Moosonee IS a bit North.
Who says he did...
“Sutherland was living in Toronto at the time of the killings and has lived in multiple other locations since. He said that police will be exploring any possible connection between Sutherland and other killings in the province in the intervening 39 years.”
I am sure that has happened before. 🤗🤪
If Erin Gilmour was the daughter of the mining tycoon Gilmour, how come her brothers have the last name McCowan? How can the last name of men change like that?
Maternal half siblings.
I worked with a guy 35 years or so ago who was connected to the murder of a BYU student in 1974. He had already been retired for several years before he was connected to the murder with DNA in 2007 and he spent his last few years in prison. There had been suspicion but no proof for all those years. Somehow he was still able to get a security clearance for the job though.
Of course not!
NOTHING will be allowed to tarnish the image of Prime Mistake True-dolt before his coronation as lord and Emperor of PRC (Politically Repressive Canada)! Look at Don Martin’s puff piece (aka verbal fellatio?) on True-dolt’s lies, er testimony, before the Roleau Commission.

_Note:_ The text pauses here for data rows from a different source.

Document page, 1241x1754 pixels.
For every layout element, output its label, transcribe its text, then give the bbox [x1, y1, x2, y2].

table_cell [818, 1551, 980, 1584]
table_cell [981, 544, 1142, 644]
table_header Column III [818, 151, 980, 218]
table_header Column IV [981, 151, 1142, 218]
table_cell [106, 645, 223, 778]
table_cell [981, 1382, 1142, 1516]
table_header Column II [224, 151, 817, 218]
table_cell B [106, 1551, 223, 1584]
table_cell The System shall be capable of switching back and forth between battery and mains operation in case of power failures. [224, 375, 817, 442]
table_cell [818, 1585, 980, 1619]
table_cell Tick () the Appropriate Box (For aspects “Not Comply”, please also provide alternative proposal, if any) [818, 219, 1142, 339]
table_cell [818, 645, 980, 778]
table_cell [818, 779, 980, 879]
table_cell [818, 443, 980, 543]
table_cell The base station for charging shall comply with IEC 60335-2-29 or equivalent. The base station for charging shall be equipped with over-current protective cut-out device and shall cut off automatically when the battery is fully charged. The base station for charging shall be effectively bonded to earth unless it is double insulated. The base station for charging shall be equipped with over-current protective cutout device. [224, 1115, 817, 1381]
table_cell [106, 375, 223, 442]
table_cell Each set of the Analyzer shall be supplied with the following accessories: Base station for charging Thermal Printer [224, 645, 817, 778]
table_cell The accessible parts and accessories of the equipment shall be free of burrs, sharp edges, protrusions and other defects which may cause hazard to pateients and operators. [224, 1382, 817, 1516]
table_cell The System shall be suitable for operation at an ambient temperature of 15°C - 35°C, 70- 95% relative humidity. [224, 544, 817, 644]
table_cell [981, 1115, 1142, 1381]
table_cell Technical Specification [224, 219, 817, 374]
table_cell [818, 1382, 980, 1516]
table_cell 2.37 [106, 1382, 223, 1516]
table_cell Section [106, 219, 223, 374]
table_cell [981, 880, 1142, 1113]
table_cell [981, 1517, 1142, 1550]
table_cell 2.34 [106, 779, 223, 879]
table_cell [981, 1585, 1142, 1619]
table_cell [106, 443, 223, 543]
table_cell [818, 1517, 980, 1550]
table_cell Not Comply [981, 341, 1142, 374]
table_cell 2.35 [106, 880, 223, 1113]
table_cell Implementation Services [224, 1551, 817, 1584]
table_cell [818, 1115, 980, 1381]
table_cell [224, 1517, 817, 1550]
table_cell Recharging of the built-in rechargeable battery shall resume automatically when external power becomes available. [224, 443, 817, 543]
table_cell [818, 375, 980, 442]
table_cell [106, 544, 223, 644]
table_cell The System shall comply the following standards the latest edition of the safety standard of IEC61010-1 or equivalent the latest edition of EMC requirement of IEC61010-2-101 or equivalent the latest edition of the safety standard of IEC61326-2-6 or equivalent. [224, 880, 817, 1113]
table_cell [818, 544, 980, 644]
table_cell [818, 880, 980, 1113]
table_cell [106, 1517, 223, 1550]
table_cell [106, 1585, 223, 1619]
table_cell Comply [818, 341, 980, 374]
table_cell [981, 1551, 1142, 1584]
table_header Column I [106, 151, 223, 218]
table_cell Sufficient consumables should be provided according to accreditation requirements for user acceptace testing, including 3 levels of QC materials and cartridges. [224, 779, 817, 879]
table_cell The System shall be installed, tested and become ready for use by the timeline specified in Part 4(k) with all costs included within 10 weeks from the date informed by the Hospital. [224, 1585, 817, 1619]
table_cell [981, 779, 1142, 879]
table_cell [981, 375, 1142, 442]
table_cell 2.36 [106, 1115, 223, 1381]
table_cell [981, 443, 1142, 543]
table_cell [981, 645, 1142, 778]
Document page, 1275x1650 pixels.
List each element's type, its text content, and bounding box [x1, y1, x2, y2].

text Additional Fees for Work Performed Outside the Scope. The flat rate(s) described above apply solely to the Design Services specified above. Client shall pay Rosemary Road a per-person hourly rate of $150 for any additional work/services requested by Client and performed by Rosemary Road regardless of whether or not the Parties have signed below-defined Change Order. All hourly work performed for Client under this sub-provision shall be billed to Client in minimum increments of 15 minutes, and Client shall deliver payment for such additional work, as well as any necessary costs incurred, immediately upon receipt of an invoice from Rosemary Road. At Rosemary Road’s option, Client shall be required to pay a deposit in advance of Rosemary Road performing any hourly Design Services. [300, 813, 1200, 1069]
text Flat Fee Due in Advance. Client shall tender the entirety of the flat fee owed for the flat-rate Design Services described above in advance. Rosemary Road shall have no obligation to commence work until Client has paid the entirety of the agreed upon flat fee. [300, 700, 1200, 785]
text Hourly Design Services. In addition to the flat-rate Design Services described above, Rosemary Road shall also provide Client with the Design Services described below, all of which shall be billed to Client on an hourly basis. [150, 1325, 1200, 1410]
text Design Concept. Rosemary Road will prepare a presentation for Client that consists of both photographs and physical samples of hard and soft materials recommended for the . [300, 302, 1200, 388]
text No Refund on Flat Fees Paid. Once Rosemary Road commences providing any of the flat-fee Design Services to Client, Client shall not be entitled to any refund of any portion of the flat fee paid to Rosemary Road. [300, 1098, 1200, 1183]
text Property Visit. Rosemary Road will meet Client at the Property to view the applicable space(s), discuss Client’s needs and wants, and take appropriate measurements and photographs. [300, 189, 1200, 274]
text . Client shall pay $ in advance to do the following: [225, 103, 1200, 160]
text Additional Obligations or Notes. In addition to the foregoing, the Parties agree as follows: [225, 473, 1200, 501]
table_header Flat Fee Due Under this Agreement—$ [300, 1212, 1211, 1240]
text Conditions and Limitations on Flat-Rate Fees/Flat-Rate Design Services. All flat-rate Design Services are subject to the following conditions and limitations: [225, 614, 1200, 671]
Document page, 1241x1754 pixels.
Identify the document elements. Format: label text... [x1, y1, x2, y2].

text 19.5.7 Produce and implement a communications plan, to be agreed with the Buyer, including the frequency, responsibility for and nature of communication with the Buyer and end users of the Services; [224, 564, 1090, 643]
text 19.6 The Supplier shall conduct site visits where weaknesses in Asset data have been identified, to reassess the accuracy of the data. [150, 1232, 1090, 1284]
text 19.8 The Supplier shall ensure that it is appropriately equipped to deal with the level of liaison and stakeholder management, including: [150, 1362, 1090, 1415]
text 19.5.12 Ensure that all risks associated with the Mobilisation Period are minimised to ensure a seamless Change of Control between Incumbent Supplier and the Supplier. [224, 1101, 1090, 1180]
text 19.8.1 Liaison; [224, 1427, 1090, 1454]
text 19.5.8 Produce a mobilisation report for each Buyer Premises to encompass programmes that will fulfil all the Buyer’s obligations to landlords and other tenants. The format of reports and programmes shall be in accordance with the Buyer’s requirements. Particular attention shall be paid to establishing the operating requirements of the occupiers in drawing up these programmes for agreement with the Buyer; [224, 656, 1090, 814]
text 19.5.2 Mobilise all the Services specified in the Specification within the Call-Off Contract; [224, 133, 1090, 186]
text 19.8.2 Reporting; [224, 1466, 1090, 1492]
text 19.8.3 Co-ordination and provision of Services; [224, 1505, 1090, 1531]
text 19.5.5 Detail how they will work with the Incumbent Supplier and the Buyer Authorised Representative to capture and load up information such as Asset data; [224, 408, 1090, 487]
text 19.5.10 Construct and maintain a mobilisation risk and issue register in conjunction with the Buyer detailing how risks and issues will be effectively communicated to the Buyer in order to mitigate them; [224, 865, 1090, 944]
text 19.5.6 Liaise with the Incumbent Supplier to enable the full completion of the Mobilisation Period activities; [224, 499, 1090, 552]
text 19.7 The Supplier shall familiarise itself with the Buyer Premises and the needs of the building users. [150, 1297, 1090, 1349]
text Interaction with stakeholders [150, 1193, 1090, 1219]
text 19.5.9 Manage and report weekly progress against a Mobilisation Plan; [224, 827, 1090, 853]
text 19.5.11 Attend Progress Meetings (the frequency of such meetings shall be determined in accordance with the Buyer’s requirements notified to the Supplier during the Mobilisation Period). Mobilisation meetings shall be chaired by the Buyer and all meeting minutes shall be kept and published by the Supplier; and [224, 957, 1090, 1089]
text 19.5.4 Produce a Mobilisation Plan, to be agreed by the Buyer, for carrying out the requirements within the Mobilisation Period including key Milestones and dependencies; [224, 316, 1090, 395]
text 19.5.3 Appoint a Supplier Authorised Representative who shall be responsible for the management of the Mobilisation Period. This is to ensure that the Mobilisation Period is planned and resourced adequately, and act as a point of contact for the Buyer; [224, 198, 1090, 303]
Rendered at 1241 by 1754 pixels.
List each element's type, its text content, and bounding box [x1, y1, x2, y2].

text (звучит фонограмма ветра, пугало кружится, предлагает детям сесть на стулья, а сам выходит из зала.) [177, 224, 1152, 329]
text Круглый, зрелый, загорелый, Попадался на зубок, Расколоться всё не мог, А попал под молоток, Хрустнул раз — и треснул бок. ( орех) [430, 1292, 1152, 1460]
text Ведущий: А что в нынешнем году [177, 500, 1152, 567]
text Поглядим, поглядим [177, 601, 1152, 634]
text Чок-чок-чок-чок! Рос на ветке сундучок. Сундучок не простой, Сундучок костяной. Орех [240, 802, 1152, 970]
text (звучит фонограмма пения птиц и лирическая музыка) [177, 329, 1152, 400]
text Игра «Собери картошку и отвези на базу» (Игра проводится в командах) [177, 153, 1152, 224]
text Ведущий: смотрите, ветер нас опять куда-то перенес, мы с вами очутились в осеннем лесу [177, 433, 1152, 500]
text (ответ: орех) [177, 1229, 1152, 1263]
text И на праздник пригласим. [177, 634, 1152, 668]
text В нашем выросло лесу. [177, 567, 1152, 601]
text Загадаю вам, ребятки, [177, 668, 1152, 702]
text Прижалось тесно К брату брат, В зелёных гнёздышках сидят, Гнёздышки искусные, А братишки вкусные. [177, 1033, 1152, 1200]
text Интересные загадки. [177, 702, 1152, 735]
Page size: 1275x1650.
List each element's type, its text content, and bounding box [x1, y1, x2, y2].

“Somehow he was still able to get a security clearance for the job though.”
IIRC, only convictions count. Innocent unless proven guilty, and all that. Though I’m sure if they got wind of some info gave them pause, they can always find a reason to not hire someone.
It depends on the clearance. The one we had could be denied based on things like interviews with neighbors or relatives and unexlained bank deposits. Of course things were a lot less strict in the late 80s early 90s. After 9/11 clearance investigations got more intense.